* TASK GOAL:
For every record here, output an exact copy.

┄┄┄┄┄┄┄┄┄┄

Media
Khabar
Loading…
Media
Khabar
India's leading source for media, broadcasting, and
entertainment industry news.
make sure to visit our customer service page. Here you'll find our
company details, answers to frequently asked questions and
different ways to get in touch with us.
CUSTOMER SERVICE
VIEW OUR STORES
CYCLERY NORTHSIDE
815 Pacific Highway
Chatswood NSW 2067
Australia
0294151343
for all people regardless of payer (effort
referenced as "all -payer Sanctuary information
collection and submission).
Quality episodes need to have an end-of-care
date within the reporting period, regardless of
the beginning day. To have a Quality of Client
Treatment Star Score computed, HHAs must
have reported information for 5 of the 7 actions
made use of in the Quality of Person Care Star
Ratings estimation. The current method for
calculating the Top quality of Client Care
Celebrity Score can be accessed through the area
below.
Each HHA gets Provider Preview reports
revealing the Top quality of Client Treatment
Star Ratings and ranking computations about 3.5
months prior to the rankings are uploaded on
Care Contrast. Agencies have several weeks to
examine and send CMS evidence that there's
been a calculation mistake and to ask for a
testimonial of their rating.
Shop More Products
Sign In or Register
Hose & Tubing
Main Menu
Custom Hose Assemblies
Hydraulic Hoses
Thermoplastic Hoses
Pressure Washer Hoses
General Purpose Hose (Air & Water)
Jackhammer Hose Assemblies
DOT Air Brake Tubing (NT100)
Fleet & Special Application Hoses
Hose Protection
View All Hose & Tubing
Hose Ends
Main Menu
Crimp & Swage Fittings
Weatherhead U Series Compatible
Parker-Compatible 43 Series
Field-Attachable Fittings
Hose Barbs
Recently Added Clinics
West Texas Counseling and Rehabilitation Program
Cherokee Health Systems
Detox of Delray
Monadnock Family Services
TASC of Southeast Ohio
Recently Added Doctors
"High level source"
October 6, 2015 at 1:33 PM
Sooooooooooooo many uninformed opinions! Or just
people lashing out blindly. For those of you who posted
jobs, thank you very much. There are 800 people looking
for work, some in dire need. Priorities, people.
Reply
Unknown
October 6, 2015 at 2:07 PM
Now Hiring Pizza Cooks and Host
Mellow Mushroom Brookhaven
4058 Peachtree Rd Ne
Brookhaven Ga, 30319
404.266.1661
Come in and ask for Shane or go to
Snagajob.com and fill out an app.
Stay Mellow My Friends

┄┄┄┄┄┄┄┄┄┄

* RESULT:
Media
Khabar
Loading…
Media
Khabar
India's leading source for media, broadcasting, and
entertainment industry news.
make sure to visit our customer service page. Here you'll find our
company details, answers to frequently asked questions and
different ways to get in touch with us.
CUSTOMER SERVICE
VIEW OUR STORES
CYCLERY NORTHSIDE
815 Pacific Highway
Chatswood NSW 2067
Australia
0294151343
for all people regardless of payer (effort
referenced as "all -payer Sanctuary information
collection and submission).
Quality episodes need to have an end-of-care
date within the reporting period, regardless of
the beginning day. To have a Quality of Client
Treatment Star Score computed, HHAs must
have reported information for 5 of the 7 actions
made use of in the Quality of Person Care Star
Ratings estimation. The current method for
calculating the Top quality of Client Care
Celebrity Score can be accessed through the area
below.
Each HHA gets Provider Preview reports
revealing the Top quality of Client Treatment
Star Ratings and ranking computations about 3.5
months prior to the rankings are uploaded on
Care Contrast. Agencies have several weeks to
examine and send CMS evidence that there's
been a calculation mistake and to ask for a
testimonial of their rating.
Shop More Products
Sign In or Register
Hose & Tubing
Main Menu
Custom Hose Assemblies
Hydraulic Hoses
Thermoplastic Hoses
Pressure Washer Hoses
General Purpose Hose (Air & Water)
Jackhammer Hose Assemblies
DOT Air Brake Tubing (NT100)
Fleet & Special Application Hoses
Hose Protection
View All Hose & Tubing
Hose Ends
Main Menu
Crimp & Swage Fittings
Weatherhead U Series Compatible
Parker-Compatible 43 Series
Field-Attachable Fittings
Hose Barbs
Recently Added Clinics
West Texas Counseling and Rehabilitation Program
Cherokee Health Systems
Detox of Delray
Monadnock Family Services
TASC of Southeast Ohio
Recently Added Doctors
"High level source"
October 6, 2015 at 1:33 PM
Sooooooooooooo many uninformed opinions! Or just
people lashing out blindly. For those of you who posted
jobs, thank you very much. There are 800 people looking
for work, some in dire need. Priorities, people.
Reply
Unknown
October 6, 2015 at 2:07 PM
Now Hiring Pizza Cooks and Host
Mellow Mushroom Brookhaven
4058 Peachtree Rd Ne
Brookhaven Ga, 30319
404.266.1661
Come in and ask for Shane or go to
Snagajob.com and fill out an app.
Stay Mellow My Friends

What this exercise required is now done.